Se quedó completamente solo. Eso fue lo que le pasó al presidente de Venezuela, Nicolás Maduro, durante su participación en la VII Cumbre de las Américas en Panamá, que ayer culminó.

Llegó al encuentro de jefes de Estado y de Gobierno con la espada desenvainada y con una serie de anuncios en los días anteriores con el ex profeso objetivo de empañar la presencia de Barack Obama, para quien fue su tercera y última cumbre en su calidad de presidente de Estados Unidos. Maduro, con su trillado discurso antiimperialista, propio de los años 70, quiso dejar mal parado a Obama y ningún país de la región lo siguió en su descabellado propósito.

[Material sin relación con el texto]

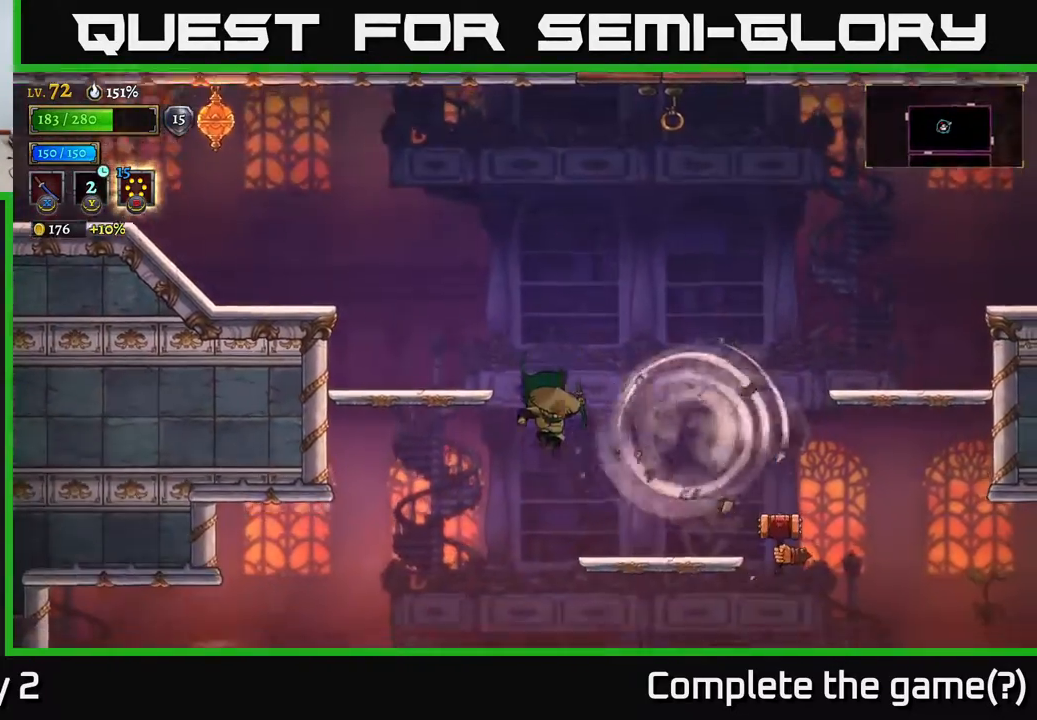
{"buttons": [], "left_stick": "center", "right_stick": "center", "events": [[117, "left_stick", "right"], [167, "X", "down"], [267, "X", "up"], [267, "left_stick", "center"]]}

Raúl Castro se refirió a la amenaza venezolana declarada por Washington, pero no quiso ir más allá cuidando no colisionar con Obama. Sin duda la participación de Raúl Castro concentró toda la atención internacional, dado que retornaba a un espacio hemisférico auspiciado por la OEA, desde que fuera suspendida del máximo foro de debate continental en 1962.

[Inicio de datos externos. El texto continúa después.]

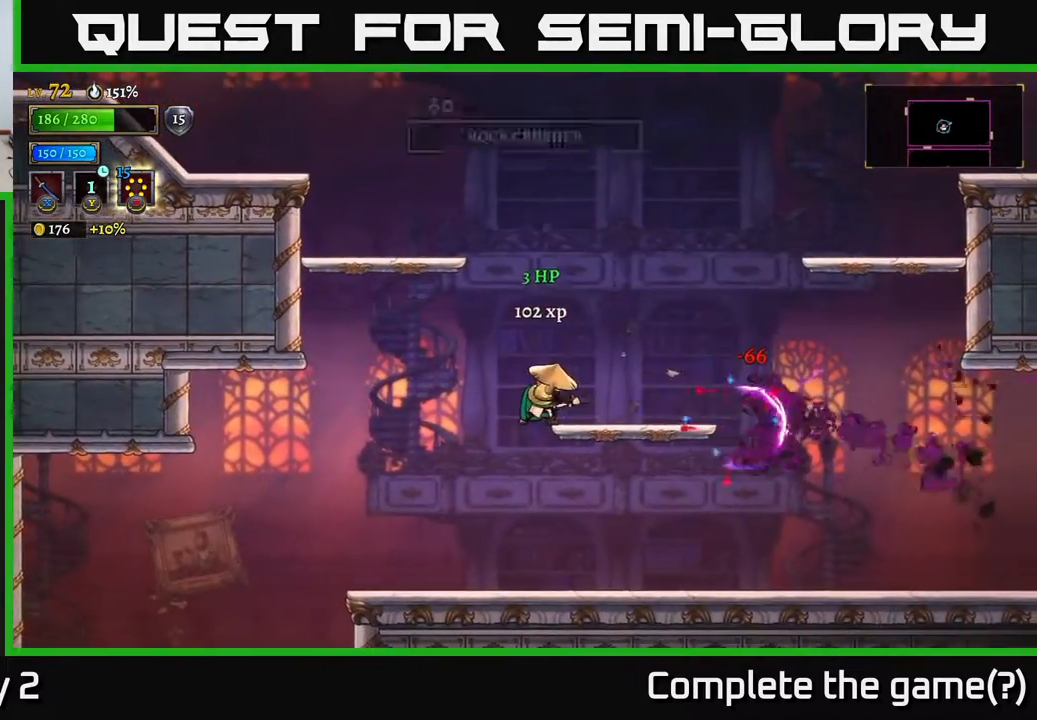
{"buttons": ["A"], "left_stick": "left", "right_stick": "center", "events": [[83, "left_stick", "right"], [367, "A", "down"], [483, "left_stick", "left"]]}
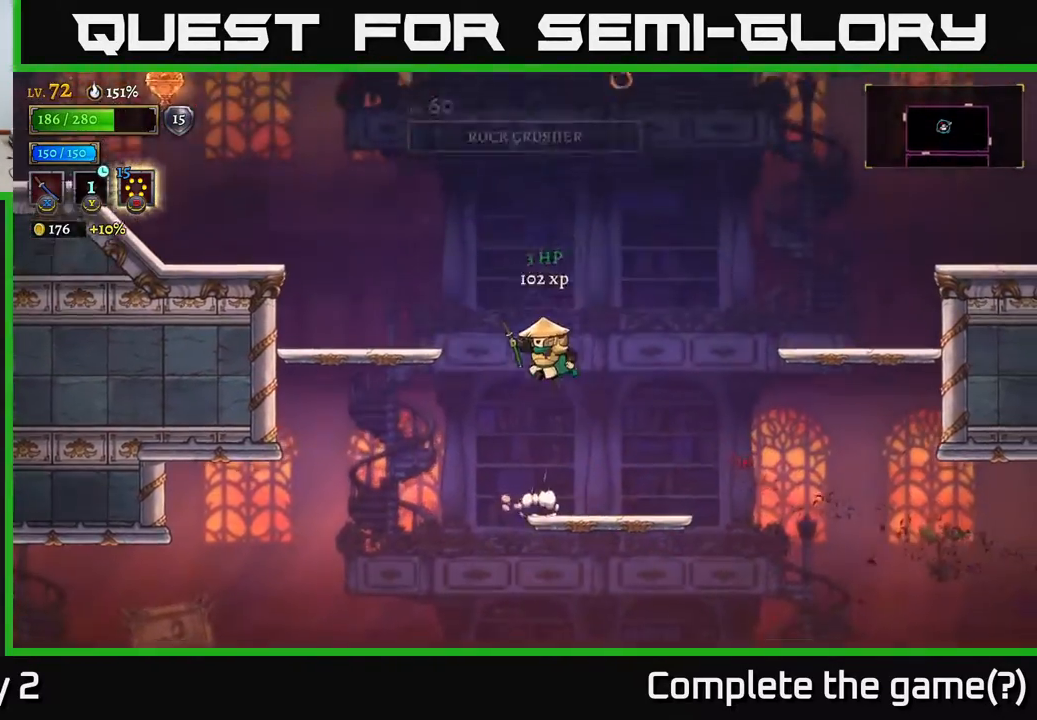
{"buttons": ["X"], "left_stick": "up-left", "right_stick": "center", "events": [[383, "A", "up"], [417, "left_stick", "up-left"], [467, "X", "down"]]}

Sin duda, a Raúl Castro, como a su hermano Fidel, el líder de la revolución de 1959, le interesó más el asunto con Washington que la retórica de su aliado caribeño. Ahora bien, tampoco es que Obama sea una joyita de las relaciones internacionales, pero el desarrollo de la cumbre debió ser la gran oportunidad para el régimen venezolano para llevar el multilateralismo presidencial a la máxima potencia, como sí lo hizo Castro refiriéndose a Argentina y su causa sobre las Malvinas, a Ecuador y la amenaza a la ecología de sus suelos por las transnacionales y al asunto de las FARC en su negociación con el gobierno de Colombia. Maduro perdió y quedó al fondo, en la sima de la cumbre, mientras que Castro ganó ubicado arriba, en la cima de la reunión.